● **SOURCE PASSAGE**:
::::::

3.5. Electron Transport Rate and Mobility of NFAs

After the excitons are separated at the interface to produce free electrons and hole carriers, the free electrons and hole carriers diffuse to the NFAs phase and donor polymer phase, respectively [45]. The electron transport rate and mobility are the key factors to measure the transport efficiency of free electrons in the NFAs phase. Higher electron transport rate and mobility of the NFAs can lead to having higher electron transport efficiency, and the PSCs can also have a higher short-circuit current (J_SC). The transport of electrons in organic semiconductors is usually considered to be an incoherent transition process under the weak interaction of molecules at room temperature (T = 300 K), and in the discontinuous transition process, electrons are usually considered to migrate through the NFAs by jumping between adjacent molecules. Marcus theory is usually used to estimate the electron mobility of the NFAs when the temperature is high enough [44,62]:

$$\mathrm{k}=\frac{t^2}{\hslash }\sqrt{\frac{\pi }{\lambda k_{B}T}}\exp (\frac{-{\lambda }^2}{4k_{B}T})$$

(3)

::::::

● **LISTING**:
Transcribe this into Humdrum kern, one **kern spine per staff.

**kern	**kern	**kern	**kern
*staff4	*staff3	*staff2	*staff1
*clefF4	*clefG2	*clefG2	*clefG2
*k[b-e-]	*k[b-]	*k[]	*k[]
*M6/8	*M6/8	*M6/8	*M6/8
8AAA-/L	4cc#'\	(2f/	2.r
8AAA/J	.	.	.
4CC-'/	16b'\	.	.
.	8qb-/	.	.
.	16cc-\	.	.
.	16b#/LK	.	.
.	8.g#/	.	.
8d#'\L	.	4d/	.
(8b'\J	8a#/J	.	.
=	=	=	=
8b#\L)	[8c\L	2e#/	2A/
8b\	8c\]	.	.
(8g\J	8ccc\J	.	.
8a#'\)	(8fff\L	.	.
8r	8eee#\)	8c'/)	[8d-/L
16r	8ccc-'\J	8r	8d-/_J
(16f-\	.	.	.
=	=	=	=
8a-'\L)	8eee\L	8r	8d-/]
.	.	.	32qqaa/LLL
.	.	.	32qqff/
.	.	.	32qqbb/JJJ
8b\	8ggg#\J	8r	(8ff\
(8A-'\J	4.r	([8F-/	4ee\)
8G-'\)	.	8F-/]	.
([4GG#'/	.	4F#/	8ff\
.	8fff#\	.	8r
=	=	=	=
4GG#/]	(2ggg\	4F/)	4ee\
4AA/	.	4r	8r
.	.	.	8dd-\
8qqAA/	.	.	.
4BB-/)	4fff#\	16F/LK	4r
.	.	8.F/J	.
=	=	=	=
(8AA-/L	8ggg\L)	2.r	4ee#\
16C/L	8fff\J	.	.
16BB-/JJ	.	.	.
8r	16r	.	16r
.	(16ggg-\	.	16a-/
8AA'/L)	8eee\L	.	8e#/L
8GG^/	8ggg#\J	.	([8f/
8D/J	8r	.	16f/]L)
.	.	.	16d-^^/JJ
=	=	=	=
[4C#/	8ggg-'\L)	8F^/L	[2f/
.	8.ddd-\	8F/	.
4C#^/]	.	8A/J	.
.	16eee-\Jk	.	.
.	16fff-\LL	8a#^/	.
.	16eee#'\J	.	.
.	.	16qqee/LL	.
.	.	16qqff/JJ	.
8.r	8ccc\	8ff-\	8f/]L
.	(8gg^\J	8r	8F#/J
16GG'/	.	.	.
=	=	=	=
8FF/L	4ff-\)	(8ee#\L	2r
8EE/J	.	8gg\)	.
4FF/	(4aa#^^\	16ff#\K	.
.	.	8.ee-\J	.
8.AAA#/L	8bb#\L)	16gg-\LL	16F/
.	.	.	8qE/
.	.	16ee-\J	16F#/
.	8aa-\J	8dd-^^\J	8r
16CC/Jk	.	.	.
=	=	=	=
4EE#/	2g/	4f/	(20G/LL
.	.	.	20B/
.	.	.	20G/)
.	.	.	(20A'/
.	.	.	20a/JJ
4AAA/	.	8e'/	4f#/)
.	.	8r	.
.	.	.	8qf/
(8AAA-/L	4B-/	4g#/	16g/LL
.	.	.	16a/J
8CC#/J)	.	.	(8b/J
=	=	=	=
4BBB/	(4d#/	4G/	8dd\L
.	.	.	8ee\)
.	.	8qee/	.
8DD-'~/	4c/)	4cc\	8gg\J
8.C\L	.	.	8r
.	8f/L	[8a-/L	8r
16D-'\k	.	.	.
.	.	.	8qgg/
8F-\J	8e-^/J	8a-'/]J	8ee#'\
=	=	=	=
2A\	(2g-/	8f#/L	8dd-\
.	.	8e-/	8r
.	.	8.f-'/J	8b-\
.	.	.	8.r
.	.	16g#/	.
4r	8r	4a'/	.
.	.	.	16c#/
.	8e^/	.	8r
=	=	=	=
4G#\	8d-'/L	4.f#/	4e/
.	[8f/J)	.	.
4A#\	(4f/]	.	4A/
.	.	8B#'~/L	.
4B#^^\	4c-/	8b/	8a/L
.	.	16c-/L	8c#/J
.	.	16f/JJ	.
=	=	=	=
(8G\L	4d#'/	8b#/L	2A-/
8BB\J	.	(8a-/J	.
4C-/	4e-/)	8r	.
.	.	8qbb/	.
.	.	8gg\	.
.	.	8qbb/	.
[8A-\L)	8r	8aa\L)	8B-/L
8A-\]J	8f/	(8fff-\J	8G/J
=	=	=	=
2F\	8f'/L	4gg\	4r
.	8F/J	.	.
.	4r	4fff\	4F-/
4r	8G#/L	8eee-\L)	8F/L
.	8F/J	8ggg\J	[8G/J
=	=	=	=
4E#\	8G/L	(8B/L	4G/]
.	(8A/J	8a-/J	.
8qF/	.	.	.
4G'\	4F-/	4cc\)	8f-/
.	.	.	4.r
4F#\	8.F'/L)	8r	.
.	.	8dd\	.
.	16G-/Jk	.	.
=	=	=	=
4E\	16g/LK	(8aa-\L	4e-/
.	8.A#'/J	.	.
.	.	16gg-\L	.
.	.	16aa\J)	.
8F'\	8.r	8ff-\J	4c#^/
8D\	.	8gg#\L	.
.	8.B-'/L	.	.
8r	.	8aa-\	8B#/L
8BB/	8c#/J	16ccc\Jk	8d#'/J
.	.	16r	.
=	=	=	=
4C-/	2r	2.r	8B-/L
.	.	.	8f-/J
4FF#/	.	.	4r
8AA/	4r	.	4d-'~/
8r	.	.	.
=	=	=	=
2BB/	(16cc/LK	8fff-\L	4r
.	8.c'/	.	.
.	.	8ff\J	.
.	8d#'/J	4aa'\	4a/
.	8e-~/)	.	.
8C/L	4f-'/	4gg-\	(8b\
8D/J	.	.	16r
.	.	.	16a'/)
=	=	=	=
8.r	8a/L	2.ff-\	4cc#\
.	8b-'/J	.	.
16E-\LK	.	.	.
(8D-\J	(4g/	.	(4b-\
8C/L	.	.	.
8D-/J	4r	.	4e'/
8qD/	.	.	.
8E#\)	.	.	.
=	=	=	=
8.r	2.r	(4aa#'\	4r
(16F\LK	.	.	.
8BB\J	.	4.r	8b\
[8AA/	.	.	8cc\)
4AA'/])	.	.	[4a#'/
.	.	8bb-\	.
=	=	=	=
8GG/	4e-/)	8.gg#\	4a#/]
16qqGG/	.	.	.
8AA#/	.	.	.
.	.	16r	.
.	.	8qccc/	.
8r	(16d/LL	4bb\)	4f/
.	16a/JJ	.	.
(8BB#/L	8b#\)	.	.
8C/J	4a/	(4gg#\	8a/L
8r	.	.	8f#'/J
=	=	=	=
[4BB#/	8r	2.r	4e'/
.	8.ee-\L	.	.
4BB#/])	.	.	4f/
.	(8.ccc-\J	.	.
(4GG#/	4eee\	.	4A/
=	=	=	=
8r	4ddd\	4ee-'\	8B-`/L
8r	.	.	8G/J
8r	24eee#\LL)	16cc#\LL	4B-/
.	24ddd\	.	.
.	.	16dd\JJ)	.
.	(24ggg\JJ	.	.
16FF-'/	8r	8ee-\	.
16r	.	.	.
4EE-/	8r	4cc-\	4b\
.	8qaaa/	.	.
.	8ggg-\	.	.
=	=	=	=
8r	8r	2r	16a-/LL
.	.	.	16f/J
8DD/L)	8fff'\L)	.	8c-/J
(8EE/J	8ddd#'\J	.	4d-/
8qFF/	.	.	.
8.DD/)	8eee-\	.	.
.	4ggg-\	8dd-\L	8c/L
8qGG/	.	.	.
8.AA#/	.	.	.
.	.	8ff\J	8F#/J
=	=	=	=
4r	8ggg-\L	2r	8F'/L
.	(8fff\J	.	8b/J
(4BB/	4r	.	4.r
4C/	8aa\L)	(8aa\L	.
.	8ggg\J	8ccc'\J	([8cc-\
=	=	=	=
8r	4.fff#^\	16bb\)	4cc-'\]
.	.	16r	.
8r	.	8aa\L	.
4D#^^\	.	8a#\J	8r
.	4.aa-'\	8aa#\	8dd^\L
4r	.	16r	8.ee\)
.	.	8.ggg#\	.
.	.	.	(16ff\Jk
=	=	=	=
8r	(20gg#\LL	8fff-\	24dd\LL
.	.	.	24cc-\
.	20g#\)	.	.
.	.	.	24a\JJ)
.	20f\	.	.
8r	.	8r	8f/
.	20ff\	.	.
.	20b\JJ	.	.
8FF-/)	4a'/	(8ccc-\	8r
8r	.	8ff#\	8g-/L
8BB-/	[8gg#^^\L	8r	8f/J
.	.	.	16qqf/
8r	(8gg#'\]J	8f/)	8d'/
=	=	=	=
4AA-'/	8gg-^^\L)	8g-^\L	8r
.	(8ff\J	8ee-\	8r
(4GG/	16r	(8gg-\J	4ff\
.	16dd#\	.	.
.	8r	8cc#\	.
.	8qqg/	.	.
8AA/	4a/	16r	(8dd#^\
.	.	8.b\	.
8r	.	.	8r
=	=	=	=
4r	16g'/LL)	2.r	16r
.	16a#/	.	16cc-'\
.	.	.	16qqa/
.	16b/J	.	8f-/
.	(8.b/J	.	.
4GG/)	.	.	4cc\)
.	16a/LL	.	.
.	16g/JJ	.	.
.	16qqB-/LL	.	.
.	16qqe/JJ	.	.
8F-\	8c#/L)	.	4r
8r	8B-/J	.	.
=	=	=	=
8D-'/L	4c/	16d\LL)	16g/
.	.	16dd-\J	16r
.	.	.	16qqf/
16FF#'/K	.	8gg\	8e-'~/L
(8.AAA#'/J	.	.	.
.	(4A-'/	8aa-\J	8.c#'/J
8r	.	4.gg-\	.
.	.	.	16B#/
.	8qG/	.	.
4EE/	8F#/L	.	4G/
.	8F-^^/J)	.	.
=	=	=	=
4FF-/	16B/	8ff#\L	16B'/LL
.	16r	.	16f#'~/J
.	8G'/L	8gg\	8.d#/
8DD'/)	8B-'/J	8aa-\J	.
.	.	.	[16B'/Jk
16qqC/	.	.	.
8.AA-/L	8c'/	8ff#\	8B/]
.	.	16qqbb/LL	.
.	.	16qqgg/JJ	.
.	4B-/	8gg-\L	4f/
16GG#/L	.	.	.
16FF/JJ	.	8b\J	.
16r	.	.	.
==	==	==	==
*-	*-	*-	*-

::::::

● **PROBLEM SET**:
(a) Answer these questions using the passage on electron transport in NFAs.
(i) After the excitons separate at the interface, to which phase do the free electrons diffuse?
(ii) What temperature does the passage give for room temperature?
(iii) Which theory is usually used to estimate the electron mobility of the NFAs when the temperature is high enough?
(b) Continue the passage on the electron transport rate and mobility of NFAs from the point where it stops.

● **TASK ANSWERS**:
(a)
(i) The NFAs phase.
(ii) T = 300 K.
(iii) Marcus theory.

(b)
where λ, t, T, and k_B represent the reorganization energy, charge transfer integral, room temperature (300 K), and the Boltzmann constant, respectively. According to Kupman’s theorem, in the electron transport reaction of an anionic system (electron transport) and the electron transport reaction of a cationic system (hole transport), the charge transfer integrals can be approximately considered as half of the difference of energy between the LUMO + 1 and LUMO of two adjacent neutral systems [70,71]:

$$t_e=\frac{E_{LUMO+1}-E_{LUMO}}{2}$$

(4)

As the acceptor materials of the active layer in the PSCs (electron transport layer), the NFAs should have good electron transport ability, and as the donor materials of the active layer in the PSCs (hole transport layer), the donor polymers should have good hole transport ability. A high electron transport rate of the NFAs should lead to high electron mobility, which indicates that the NFAs should have high electron transport ability and should have great potential as good electron transport materials.

According to the Einstein equation, electron mobility can be calculated as [72,73]:

$$\mu =\frac{e}{k_{B}T}D$$

(5)

where k_B represents the Boltzmann constant, T represents room temperature (300 K), e represents electron charge, and D represents the diffusion coefficient. When electrons are migrated by means of jumping along with a particular path (one-dimensional), electron mobility can be calculated as [73,74,75]:

$$\mu =\frac{e{r}^2}{2k_{B}T}k$$

(6)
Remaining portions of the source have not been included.